# Engineering statics questions

• Mdhiggenz

## Homework Statement

Hello everyone,

I have a few questions regarding the problem below.

1. I did the process for solving γ correct however I took the 60° angle instead of the 120° angle. The below solution states that γ>90°. Why must is be greater, than 90°, and when would it have been smaller?

2. I got a big confused when solving for the projected portion of the triangle. What I did initially was solve for the hypotenuse of the projection which I thought would be

F'=450sin(45°), and just use that F' to find the x, and y components, however that was completely wrong it seems.

## Homework Statement

Hello everyone,

I have a few questions regarding the problem below.

1. I did the process for solving γ correct however I took the 60° angle instead of the 120° angle. The below solution states that γ>90°. Why must is be greater, than 90°, and when would it have been smaller?
Where is γ measured from?
If F2 pointing above pr below the x-y plane?

2. I got a big confused when solving for the projected portion of the triangle. What I did initially was solve for the hypotenuse of the projection which I thought would be

F'=450sin(45°), and just use that F' to find the x, and y components, however that was completely wrong it seems.
F1 forms the hypotenuse of a 45deg triangle, Is this the one you mean?

How did you get the x and y components from there?

Note: the angles are very friendly.
i.e. sin(45)=cos(45)=1/√2, sin(30)=cos(30)=1/2, etc.

-------------------------

[*] except it's the cosine - doesn't matter to the result though.
Does matter for the next results.

Last edited:
γ is measured from the z axis to F2. It seems that F2 is below the xy plane.
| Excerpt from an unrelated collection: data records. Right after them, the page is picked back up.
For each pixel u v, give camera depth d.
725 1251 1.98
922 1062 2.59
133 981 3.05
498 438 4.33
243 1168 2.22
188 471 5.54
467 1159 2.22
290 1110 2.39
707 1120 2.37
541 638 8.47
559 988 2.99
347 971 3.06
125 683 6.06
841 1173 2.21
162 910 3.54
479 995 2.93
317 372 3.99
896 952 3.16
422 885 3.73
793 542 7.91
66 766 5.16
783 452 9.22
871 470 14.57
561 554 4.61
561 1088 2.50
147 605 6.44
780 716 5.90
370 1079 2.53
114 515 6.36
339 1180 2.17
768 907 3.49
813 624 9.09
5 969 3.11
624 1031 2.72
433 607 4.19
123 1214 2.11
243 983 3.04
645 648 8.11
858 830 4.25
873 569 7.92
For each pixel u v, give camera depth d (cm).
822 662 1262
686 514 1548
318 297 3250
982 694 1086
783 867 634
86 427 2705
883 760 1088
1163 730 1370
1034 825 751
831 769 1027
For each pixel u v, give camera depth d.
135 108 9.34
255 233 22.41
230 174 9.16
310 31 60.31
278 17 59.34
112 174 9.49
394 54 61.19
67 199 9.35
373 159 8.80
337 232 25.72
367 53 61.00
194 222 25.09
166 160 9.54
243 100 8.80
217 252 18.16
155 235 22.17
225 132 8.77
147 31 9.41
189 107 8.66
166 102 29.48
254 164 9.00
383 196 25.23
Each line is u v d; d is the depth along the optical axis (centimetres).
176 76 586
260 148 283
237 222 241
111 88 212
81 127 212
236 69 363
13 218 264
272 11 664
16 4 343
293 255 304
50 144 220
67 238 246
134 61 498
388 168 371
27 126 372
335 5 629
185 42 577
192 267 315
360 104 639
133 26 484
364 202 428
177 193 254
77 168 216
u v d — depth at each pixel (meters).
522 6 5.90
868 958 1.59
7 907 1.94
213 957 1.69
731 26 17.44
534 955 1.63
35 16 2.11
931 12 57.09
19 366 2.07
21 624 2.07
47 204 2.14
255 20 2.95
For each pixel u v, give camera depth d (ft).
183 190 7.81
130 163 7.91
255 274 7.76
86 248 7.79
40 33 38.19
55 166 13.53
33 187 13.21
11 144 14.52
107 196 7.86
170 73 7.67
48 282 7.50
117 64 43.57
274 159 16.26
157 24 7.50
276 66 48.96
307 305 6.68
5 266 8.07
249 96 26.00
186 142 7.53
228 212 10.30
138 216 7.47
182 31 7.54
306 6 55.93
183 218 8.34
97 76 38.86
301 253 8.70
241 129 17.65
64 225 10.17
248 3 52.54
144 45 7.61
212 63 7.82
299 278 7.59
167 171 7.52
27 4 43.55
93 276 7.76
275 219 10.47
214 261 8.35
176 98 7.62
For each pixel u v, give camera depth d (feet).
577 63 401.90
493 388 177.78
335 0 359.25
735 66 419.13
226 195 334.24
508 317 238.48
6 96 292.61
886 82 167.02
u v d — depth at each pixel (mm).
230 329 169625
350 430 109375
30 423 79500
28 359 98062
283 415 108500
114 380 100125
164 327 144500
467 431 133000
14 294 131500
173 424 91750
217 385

For the projection what I mean was for the 30degree the way my mind analyzes it is that we get the x components of both triangles e.g 30 and 45 degree.

Which would mean that 450*cos(45) would be the x component for the 45 degree right triangle, and cos(30) would be for the 30 degree triangle.

Which would make the i comonent. 450*cos(45)cos(30), however the solution above has it as 450*cos(45) sin(30)

γ is measured from the z axis to F2. It seems that F2 is below the xy plane.
The below solution states that γ>90°. Why must is be greater, than 90°, and when would it have been smaller?

If F2 were exactly in the x-y plane, what would γ equal?
Since it is below the x-y plane, would γ be bigger or smaller than this value?

For the projection what I mean was for the 30degree the way my mind analyzes it is that we get the x components of both triangles e.g 30 and 45 degree.

Which would mean that 450*cos(45) would be the x component for the 45 degree right triangle, and cos(30) would be for the 30 degree triangle.

Which would make the i comonent. 450*cos(45)cos(30), however the solution above has it as 450*cos(45) sin(30)

Looks like you got the sines and cosines mixed up.
You got it right for if the 30deg angle was measured from the +x axis like normal - but it isn't.
It can help if you sketch the triangle out separately and label the sides before working out which is the adjacent and which the opposite sides.

Oh because since it is below the xy plane that would mean it would be in either quadrants 3 or 4, but would that mean it should be γ>180 not 90?. I do understand though that the max a triangle can be is 180 I just don't understand that relation.

For the projection of the 30 degree triangle I now see that it is on the yz plane. But still don't see how that would help me. Even if I labeled the sides, for example I know that cos(30) would be on the y-axis now. But I can't see how that is in any way related to the X axis.

Oh because since it is below the xy plane that would mean it would be in either quadrants 3 or 4, but would that mean it should be γ>180 not 90?. I do understand though that the max a triangle can be is 180 I just don't understand that relation.
Careful: ##\gamma## cannot be bigger than 180deg.

What is the angle between the z-axis and anywhere on the x-y plane?

For the projection of the 30 degree triangle I now see that it is on the yz plane.
It isn't. But the angle is to the y-axis in the x-y plane. The formula ##x=r\cos\theta## only works for when ##\theta## is measured from the x axis.

But still don't see how that would help me. Even if I labeled the sides, for example I know that cos(30) would be on the y-axis now. But I can't see how that is in any way related to the X axis.
If ##\cos(30)## is on the y axis, then what is the trig function that would be on the x axis?